**Material for the task**

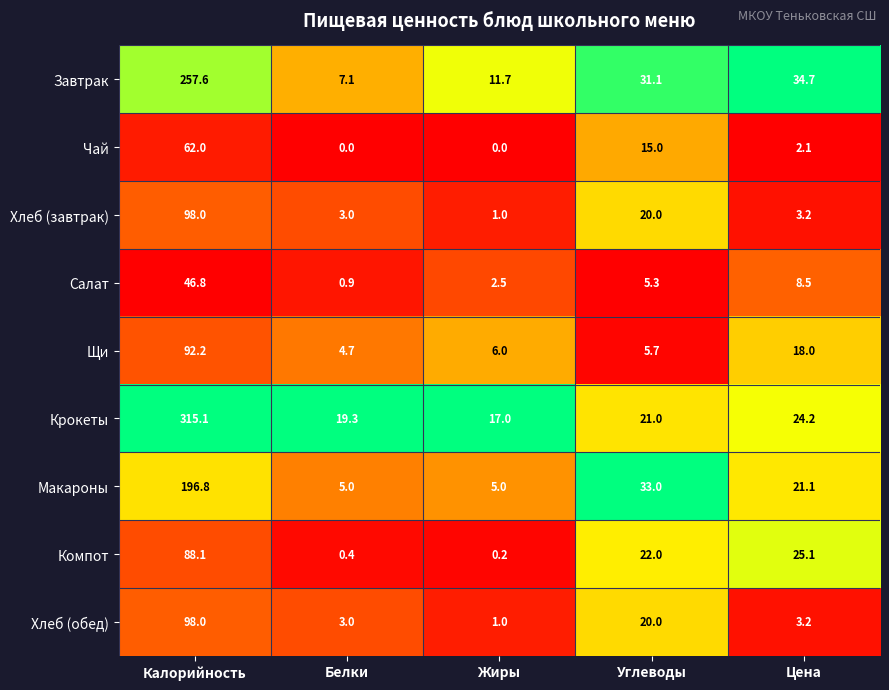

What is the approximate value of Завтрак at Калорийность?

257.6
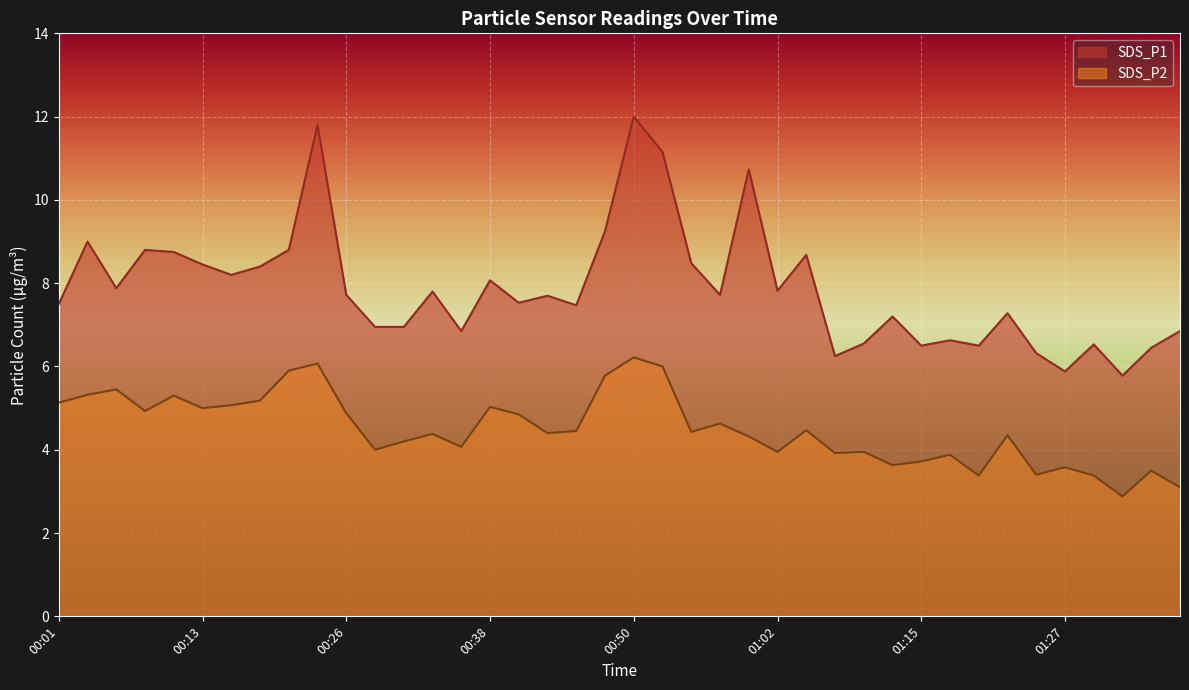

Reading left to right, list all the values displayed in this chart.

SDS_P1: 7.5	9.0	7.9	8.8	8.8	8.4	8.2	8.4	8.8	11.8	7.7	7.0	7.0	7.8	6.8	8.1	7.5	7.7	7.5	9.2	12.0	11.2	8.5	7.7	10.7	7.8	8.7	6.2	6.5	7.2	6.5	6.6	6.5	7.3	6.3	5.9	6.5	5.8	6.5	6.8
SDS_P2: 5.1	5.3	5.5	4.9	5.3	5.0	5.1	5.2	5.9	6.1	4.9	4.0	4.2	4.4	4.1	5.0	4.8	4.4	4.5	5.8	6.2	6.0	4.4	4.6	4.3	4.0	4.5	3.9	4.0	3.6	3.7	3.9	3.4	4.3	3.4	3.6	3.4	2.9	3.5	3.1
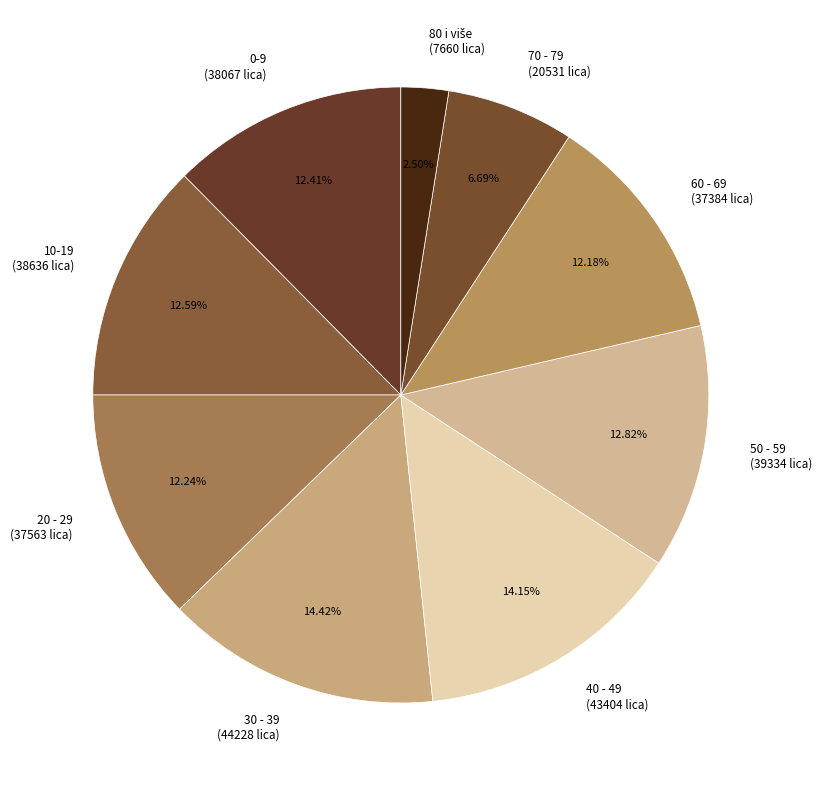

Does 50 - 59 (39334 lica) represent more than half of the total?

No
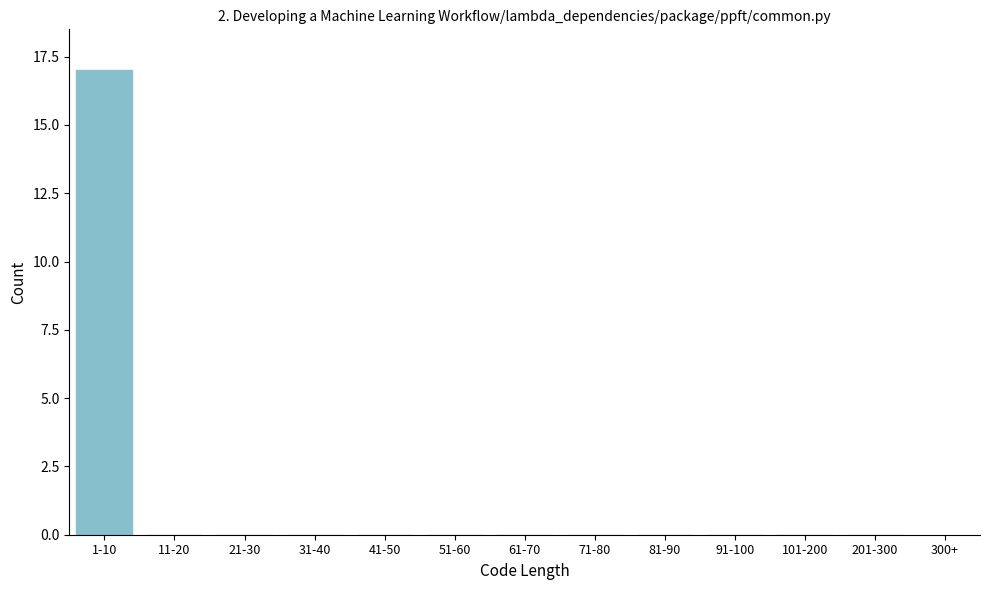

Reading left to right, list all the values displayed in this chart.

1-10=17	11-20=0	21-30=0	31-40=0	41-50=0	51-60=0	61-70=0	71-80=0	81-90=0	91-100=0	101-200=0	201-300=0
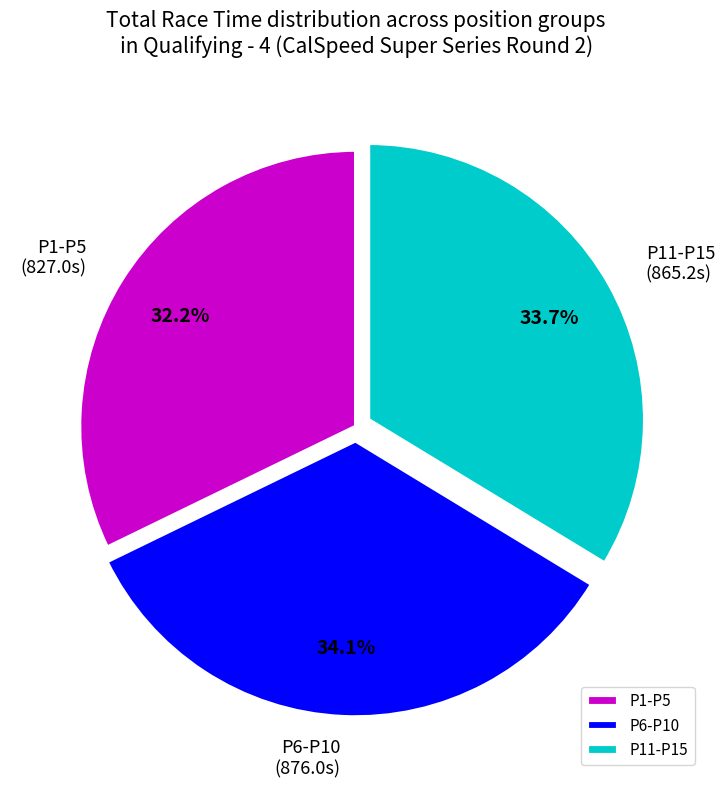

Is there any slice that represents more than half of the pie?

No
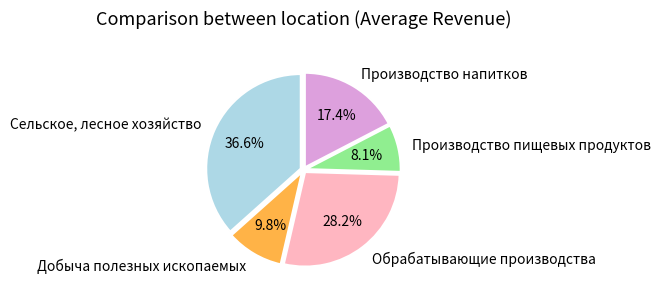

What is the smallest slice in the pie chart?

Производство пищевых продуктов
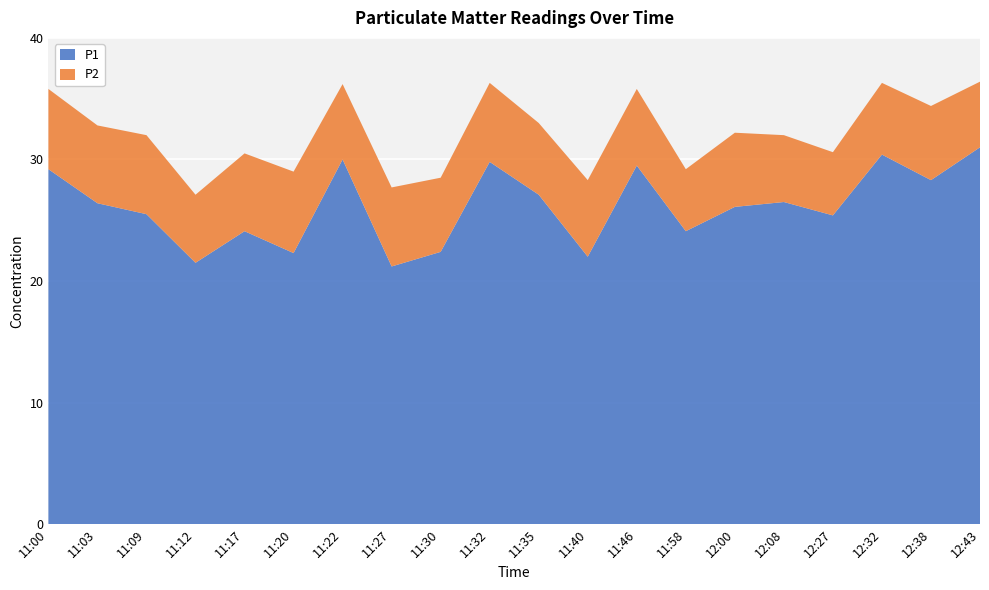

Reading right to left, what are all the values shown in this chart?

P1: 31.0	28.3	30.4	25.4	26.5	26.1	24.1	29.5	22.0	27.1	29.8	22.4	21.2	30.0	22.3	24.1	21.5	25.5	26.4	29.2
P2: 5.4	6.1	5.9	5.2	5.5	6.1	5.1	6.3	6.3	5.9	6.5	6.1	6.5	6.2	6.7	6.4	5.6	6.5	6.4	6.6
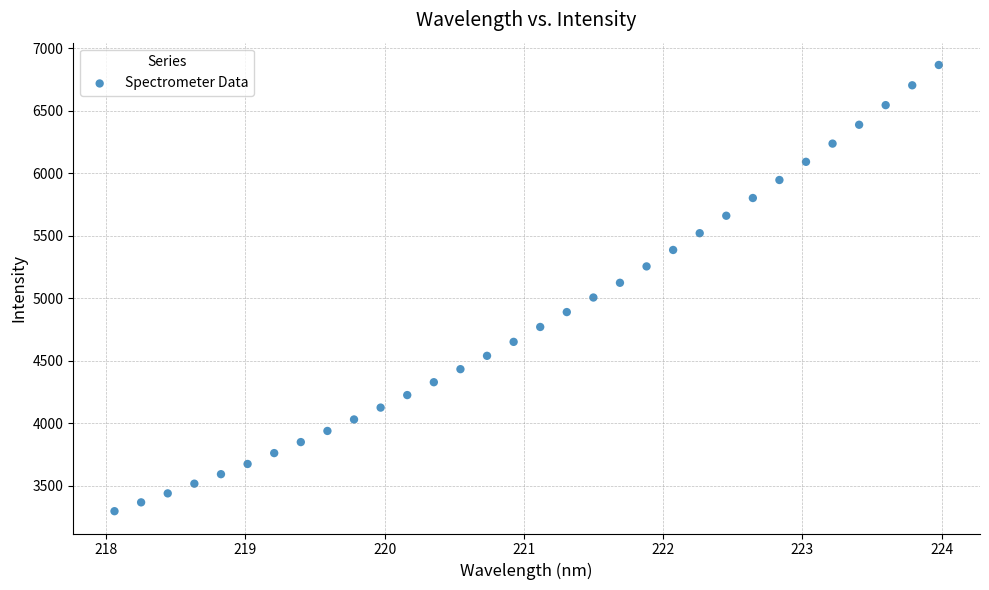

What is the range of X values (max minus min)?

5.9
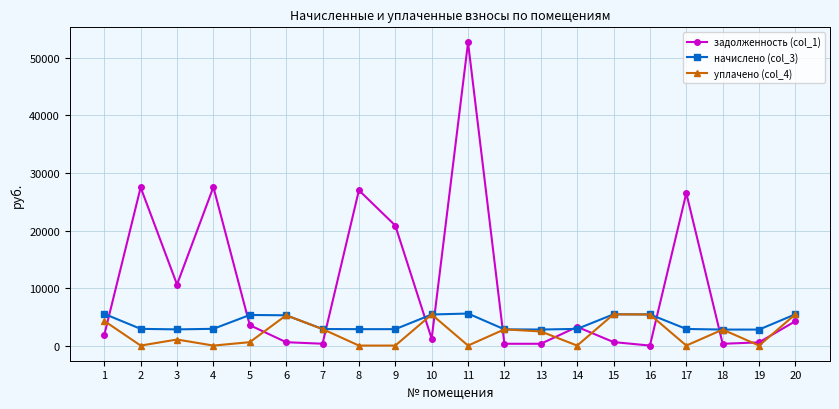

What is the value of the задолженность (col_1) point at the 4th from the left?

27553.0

**Exercise requirements**
Update the records above by changing every "pie" to "circle" and leaving all other text as it is. Leave the pictures out of your answer.

**Exercise result**
What is the approximate value of Завтрак at Калорийность?

257.6

Reading left to right, list all the values displayed in this chart.

SDS_P1: 7.5	9.0	7.9	8.8	8.8	8.4	8.2	8.4	8.8	11.8	7.7	7.0	7.0	7.8	6.8	8.1	7.5	7.7	7.5	9.2	12.0	11.2	8.5	7.7	10.7	7.8	8.7	6.2	6.5	7.2	6.5	6.6	6.5	7.3	6.3	5.9	6.5	5.8	6.5	6.8
SDS_P2: 5.1	5.3	5.5	4.9	5.3	5.0	5.1	5.2	5.9	6.1	4.9	4.0	4.2	4.4	4.1	5.0	4.8	4.4	4.5	5.8	6.2	6.0	4.4	4.6	4.3	4.0	4.5	3.9	4.0	3.6	3.7	3.9	3.4	4.3	3.4	3.6	3.4	2.9	3.5	3.1

Does 50 - 59 (39334 lica) represent more than half of the total?

No

Reading left to right, list all the values displayed in this chart.

1-10=17	11-20=0	21-30=0	31-40=0	41-50=0	51-60=0	61-70=0	71-80=0	81-90=0	91-100=0	101-200=0	201-300=0

Is there any slice that represents more than half of the circle?

No

What is the smallest slice in the circle chart?

Производство пищевых продуктов

Reading right to left, what are all the values shown in this chart?

P1: 31.0	28.3	30.4	25.4	26.5	26.1	24.1	29.5	22.0	27.1	29.8	22.4	21.2	30.0	22.3	24.1	21.5	25.5	26.4	29.2
P2: 5.4	6.1	5.9	5.2	5.5	6.1	5.1	6.3	6.3	5.9	6.5	6.1	6.5	6.2	6.7	6.4	5.6	6.5	6.4	6.6

What is the range of X values (max minus min)?

5.9

What is the value of the задолженность (col_1) point at the 4th from the left?

27553.0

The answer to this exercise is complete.